I knew then what I think I have always known. You can deprive a Dumagueteño of chocolate and cake and lechon and all other delicacies in the world. But just give me my chicken meat. It is the definitive meat. Isn't it any wonder that when people must describe some exotic meat dish -- say snake, or kangaroo -- they always say, "Tastes just like chicken"? It is, now I know, the universal paragon of the tastefully divine.
Every Sunday, after church in Bread of Life, we go to City Burger. We do not mind the strange angles of this restaurant along Real Street, an open-air space that resembles the ruins of a gutted house (it is, in fact, the ruins of a gutted building). We do not even mind the apparent misnaming of the place (who eats burger in City Burger?). We all come for one thing: its grilled chicken quite unlike its delicious cousin over at Jo's. How? The extra-sweetish taste of the sauce it drips with.
I always feel guilty after eating in City Burger, but it is a guilt I can live with. The same guilt that possesses me whenever I cross the street from my office in Silliman University to the stone's throw distance of Nena's Kamalig. People have made distinctions about the grilling of chicken. There is supposed to be the Dumaguete-style (Jo's and City Burger's), and there is the Bacolod-style. We first imported the latter a few years back with the coming of Nena's Kamalig, which serves liempo
and chicken and a host of other grilled meat in a distinctive taste that is a combination of burnt liver and catsup. The mixture is surprisingly delicious -- but it is never complete without the final touch: that sauce on your table that looks like reddish moonshine. It is chicken oil drippings. "Egad, cholesterol
. That's a heart attack waiting to happen!" a health-conscious friend once warned me.
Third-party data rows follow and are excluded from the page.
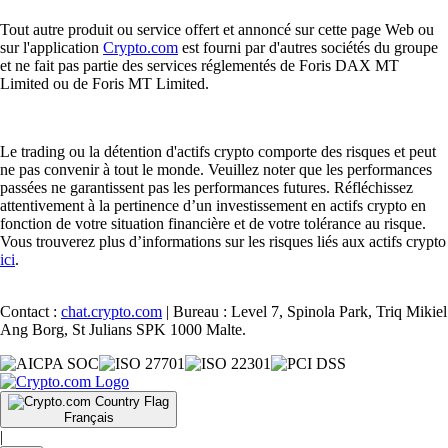
Tout autre produit ou service offert et annoncé sur cette page Web ou
sur l'application
Crypto.com
est fourni par d'autres sociétés du groupe
et ne fait pas partie des services réglementés de Foris DAX MT
Limited ou de Foris MT Limited.
Le trading ou la détention d'actifs crypto comporte des risques et peut
ne pas convenir à tout le monde. Veuillez noter que les performances
passées ne garantissent pas les performances futures. Réfléchissez
attentivement à la pertinence d’un investissement en actifs crypto en
fonction de votre situation financière et de votre tolérance au risque.
Vous trouverez plus d’informations sur les risques liés aux actifs crypto
ici
.
Contact :
chat.crypto.com
| Bureau : Level 7, Spinola Park, Triq Mikiel
Ang Borg, St Julians SPK 1000 Malte.
Français
|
"Honey," I said, "it's a risk anyone's willing to take."
I won't risk anything, though, for Ati-Atihan, whose chicken is quite passable -- but there's nothing's new about it. Not even the amakan
interiors (and faucets built from banga
), which seems to be the proscribed material design for any chicken place in Dumaguete and elsewhere. And Dumaguete Fried Chicken? Mark told me once they made the best chili chicken wings. I've been missing the spicy chicken wings from defunct Giacomino's. And so we went one evening to DFC, got horrid service, and were eventually given a miniscule serving of the dish incompatible with its steep price. Plus an order of soggy pizza. Of the chicken: an uninspired piece of fried meat dipped in chili sauce. We left our review of the food on their paper napkin, lettered with their catsup: "Wala'y lami."
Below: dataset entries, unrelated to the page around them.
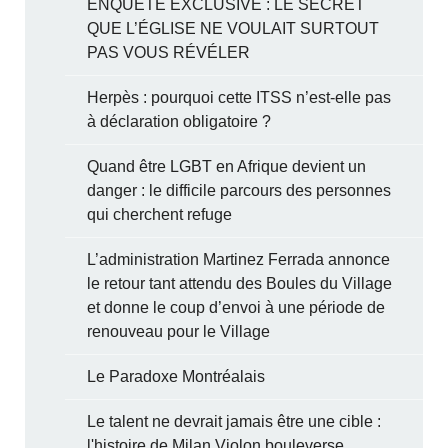
ENQUÊTE EXCLUSIVE : LE SECRET
QUE L’ÉGLISE NE VOULAIT SURTOUT
PAS VOUS RÉVÉLER
Herpès : pourquoi cette ITSS n’est-elle pas
à déclaration obligatoire ?
Quand être LGBT en Afrique devient un
danger : le difficile parcours des personnes
qui cherchent refuge
L’administration Martinez Ferrada annonce
le retour tant attendu des Boules du Village
et donne le coup d’envoi à une période de
renouveau pour le Village
Le Paradoxe Montréalais
Le talent ne devrait jamais être une cible :
l'histoire de Milan Violon bouleverse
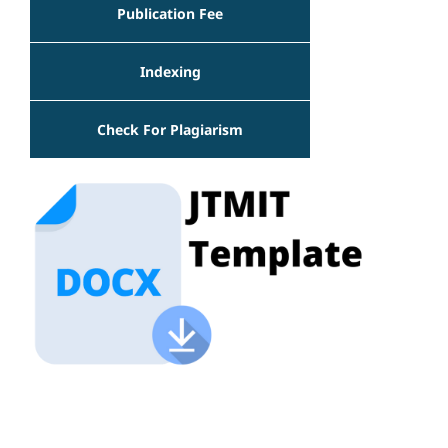
Publication Fee
Indexing
Check For Plagiarism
I'd rather go chicken-hopping to the various lechon manok
stalls all over the place, especially Manok ni San Pedro, and then Golden Roy's -- the original lechon manok
place, its generous chicken still amazingly spicy to the smell and to the taste.
Eventually, though, we all still go to Jo's for our chicken. A few years ago, when my Dutch friend Martin Slot came into town, Jo's became the first in our list of places to go and explore local delicacies. This was before the restaurant became the swanky place it is now. (The old Jo's was a crowded affair of amakan
darkened with soot and the grime of years.) When we finally had our orders, I told him that the only way to go about eating chicken inato
is through bare hands straight to mouth. "No spoons and forks here. Kamayan
is the way to go about it," I told him. And we did -- me and this flabbergasted foreigner who must have thought this society strange, people eating with bare hands. But it didn't really matter. Because, really, this was the only way to go about it: chicken touching skin, going straight to mouth. Such ritual has become the mark of our familiars. It is our bare, intimate homage to the food that defines us all.